I will, however, try and post a more detailed review comparing the Kindle experience to the Sony Reader one, sooner rather than later.

5 comments:

Philip Ritchie said...

Looking forward to reading Wolf Hall. Have you read C J Sansom's Shardlake series?

Bishop Alan Wilson said...

Considerable Sardlake fan, me, Phil. I even evangelised my mother in law for it! Did a review of one a couple of aprils ago, too: bishopalan.blogspot.com/2008/04/cranmer-gets-his-man.html

I think it's amazing the way Sansom brings things to life, though the plot details are, of course, far-fetched. Deserves a good movie or two, I'd say.

I haven't read his thing on the Spanish Civil War, having been warned it was too depressing, but I'm sure I will before too long. Good example of something that ought to be available in the UK on a Kindle, but I don't think is.

Tobias Stanislas Haller BSG said...

I look forward to the comparison. After seeing some friends' Kindles I decided top opt for the Reader, in part because of the large quantity of pdf and rtf files already in my possession, and my not needing wireless. I find the screen a bit hard to read at times, and wonder if you find the same to be true in comparison with the K.

Philip Ritchie said...

Agree with you about Shardlake and Kate and I debate who could play him on film. I do think Sansom is perhaps a bit too jaundiced about the Reformers.

Kate has read Winter in Madrid and thought it was well written, however, she says it is bleak and the characters aren't particularly likeable.

Two books I enjoyed recently are le Carre's A Most Wanted Man which I blogged about here http://philipstreehouse.blogspot.com/2009/10/le-carre-most-wanted-man.html
and William Boyd's Restless with a post here http://philipstreehouse.blogspot.com/2009/02/restless-william-boyd.html

Thanks for the info about Kindle, not sure how I'd get on with it but after your review I'll see if I can try one out.

Bishop Alan Wilson said...

Tobias — congrats on yr latest book, by ye way, which is n my pile for November, and looks really helpful — I will try and get a comparatkve review out this month. I find I'm spotting little joys and sorrows of both every day in regular use. I will also snicker off to a Waterstones to check changes in latest Sony Reader, as the one I've got is a 505, and they have added touch screen since then. My biggest beef about both is some degree of frustration that the publishing industry don't just get their act together about formats.

Phil, my mother in law's reaction to Winter in Madrid was exactly the same as Kate's! Will check out yr LeCarré review, though, as it's years since I read any of his stuff.

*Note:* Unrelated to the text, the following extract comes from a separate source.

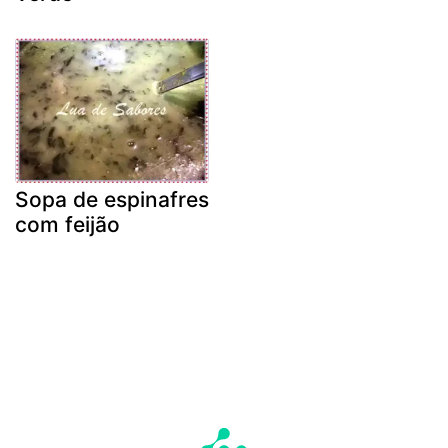
Sopa de espinafres
com feijão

Interested in an interview on Radio 4 yesterday with Len Deighton. Will keep eye out for both at next school fete...

Interesting problem for Amazon is how to get Kindles into people's hands without storefront deal like Sony have with Waterstone's. Perhaps they're hoping that if they sweep the nation with them everyone will know someone who's got one. Bit of a punt, that, I'd think.